# What is being asked
From the Vedanta Resources announcement below, set down word for word the passage between "THIS ANNOUNCEMENT CONTAINS" and "seek shareholder approval.", inclusive.

# Text provided
Start of Block

Vedanta Resources plc
16 Berkeley Street
London W1J 8DZ
Tel: +44 (0) 20 7499 5900
Fax: +44 (0) 20 7491 8440
17 April 2018
THIS ANNOUNCEMENT AND THE INFORMATION CONTAINED IN IT IS NOT FOR RELEASE, PUBLICATION OR DISTRIBUTION, DIRECTLY OR INDIRECTLY, IN WHOLE OR IN PART, IN OR INTO ANY JURISDICTION IN WHICH IT WOULD BE UNLAWFUL TO DO SO. PLEASE SEE THE SECTIONS ENTITLED "INFORMATION ON ELECTROSTEEL" AND "IMPORTANT NOTICE" AT THE END OF THIS ANNOUNCEMENT.
THIS ANNOUNCEMENT CONTAINS INSIDE INFORMATION FOR THE PURPOSES OF THE MARKET ABUSE REGULATION (EU) NO. 596/2014.
Vedanta Resources plc
Update by Vedanta Limited
Vedanta Resources plc's subsidiary Vedanta Limited today made the below announcement. The Transaction constitutes a Class 1 transaction for Vedanta Resources plc for the purposes of the UK Listing Rules of the Financial Conduct Authority and therefore requires UK shareholder approval. A circular will be despatched to Vedanta Resources plc's shareholders shortly, setting out further details of the Transaction and convening a general meeting of Vedanta Resources plc to seek shareholder approval.
Vedanta Limited's Resolution Plan for acquisition of Electrosteel Steels Limited approved by National Company Law Tribunal
Further to the announcement made by Vedanta Limited (the "Company") on 31 March 2018, National Company Law Tribunal, Kolkata Bench, has today approved the terms of the Resolution Plan submitted by the Company, to acquire Electrosteel Steels Limited ("Electrosteel") pursuant to a Corporate Insolvency Resolution process implemented by way of the Insolvency and Bankruptcy Code 2016 (the "Resolution Plan"), and the terms of the Resolution Plan are now binding.

End of Block

# Given data
Start of Block

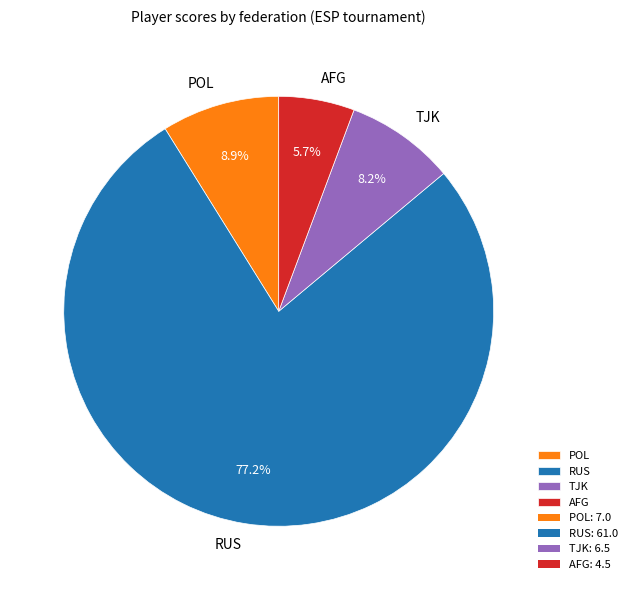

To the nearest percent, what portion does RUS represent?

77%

End of Block
Start of Block

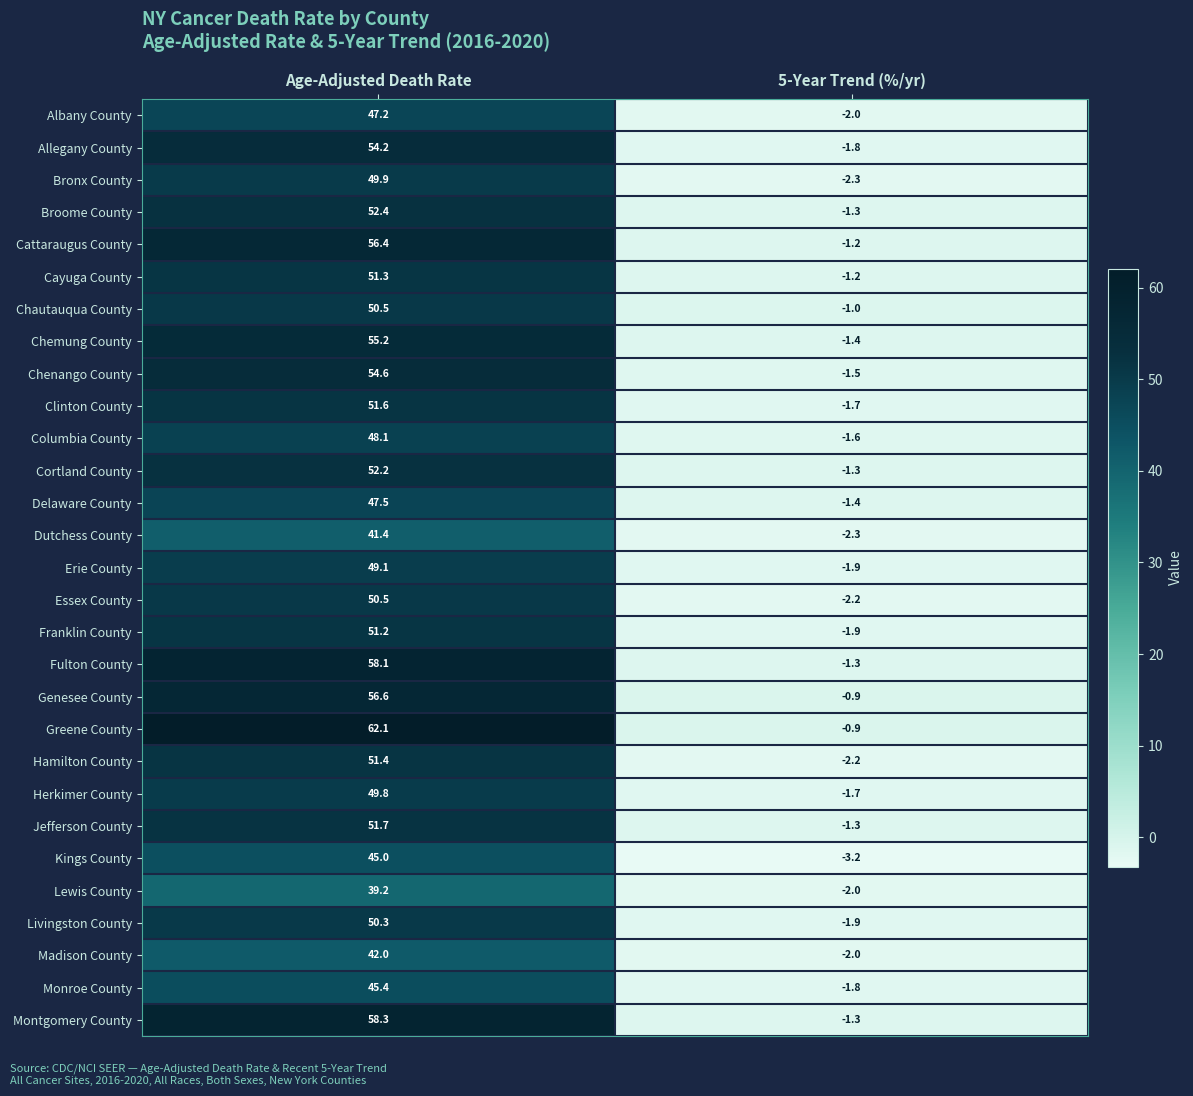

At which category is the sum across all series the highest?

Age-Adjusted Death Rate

End of Block

# Exercise output
THIS ANNOUNCEMENT CONTAINS INSIDE INFORMATION FOR THE PURPOSES OF THE MARKET ABUSE REGULATION (EU) NO. 596/2014.
Vedanta Resources plc
Update by Vedanta Limited
Vedanta Resources plc's subsidiary Vedanta Limited today made the below announcement. The Transaction constitutes a Class 1 transaction for Vedanta Resources plc for the purposes of the UK Listing Rules of the Financial Conduct Authority and therefore requires UK shareholder approval. A circular will be despatched to Vedanta Resources plc's shareholders shortly, setting out further details of the Transaction and convening a general meeting of Vedanta Resources plc to seek shareholder approval.